#### [Task brief]
Edit the entries below so that each "colour" becomes "color", leaving every other part of every line unchanged.

#### [Dataset records]
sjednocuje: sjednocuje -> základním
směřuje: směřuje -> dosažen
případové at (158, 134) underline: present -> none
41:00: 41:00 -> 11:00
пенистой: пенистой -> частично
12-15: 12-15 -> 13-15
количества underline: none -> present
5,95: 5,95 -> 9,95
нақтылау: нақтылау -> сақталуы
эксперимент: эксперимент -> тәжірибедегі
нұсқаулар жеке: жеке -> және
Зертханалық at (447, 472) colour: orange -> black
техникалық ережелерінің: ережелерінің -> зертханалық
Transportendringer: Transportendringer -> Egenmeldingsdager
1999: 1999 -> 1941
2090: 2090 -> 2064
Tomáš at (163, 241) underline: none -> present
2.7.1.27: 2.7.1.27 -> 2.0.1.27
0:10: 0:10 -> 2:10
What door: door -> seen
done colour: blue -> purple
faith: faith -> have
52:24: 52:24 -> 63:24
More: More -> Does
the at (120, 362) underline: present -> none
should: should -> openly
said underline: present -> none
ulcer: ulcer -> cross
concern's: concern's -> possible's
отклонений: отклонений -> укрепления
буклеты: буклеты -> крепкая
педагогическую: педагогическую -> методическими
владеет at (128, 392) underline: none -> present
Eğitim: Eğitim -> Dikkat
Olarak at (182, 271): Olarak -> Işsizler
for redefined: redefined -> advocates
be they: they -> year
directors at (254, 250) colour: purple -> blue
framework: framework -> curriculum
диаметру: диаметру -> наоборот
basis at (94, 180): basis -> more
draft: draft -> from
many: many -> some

#### [Completed exercise]
sjednocuje: sjednocuje -> základním
směřuje: směřuje -> dosažen
případové at (158, 134) underline: present -> none
41:00: 41:00 -> 11:00
пенистой: пенистой -> частично
12-15: 12-15 -> 13-15
количества underline: none -> present
5,95: 5,95 -> 9,95
нақтылау: нақтылау -> сақталуы
эксперимент: эксперимент -> тәжірибедегі
нұсқаулар жеке: жеке -> және
Зертханалық at (447, 472) color: orange -> black
техникалық ережелерінің: ережелерінің -> зертханалық
Transportendringer: Transportendringer -> Egenmeldingsdager
1999: 1999 -> 1941
2090: 2090 -> 2064
Tomáš at (163, 241) underline: none -> present
2.7.1.27: 2.7.1.27 -> 2.0.1.27
0:10: 0:10 -> 2:10
What door: door -> seen
done color: blue -> purple
faith: faith -> have
52:24: 52:24 -> 63:24
More: More -> Does
the at (120, 362) underline: present -> none
should: should -> openly
said underline: present -> none
ulcer: ulcer -> cross
concern's: concern's -> possible's
отклонений: отклонений -> укрепления
буклеты: буклеты -> крепкая
педагогическую: педагогическую -> методическими
владеет at (128, 392) underline: none -> present
Eğitim: Eğitim -> Dikkat
Olarak at (182, 271): Olarak -> Işsizler
for redefined: redefined -> advocates
be they: they -> year
directors at (254, 250) color: purple -> blue
framework: framework -> curriculum
диаметру: диаметру -> наоборот
basis at (94, 180): basis -> more
draft: draft -> from
many: many -> some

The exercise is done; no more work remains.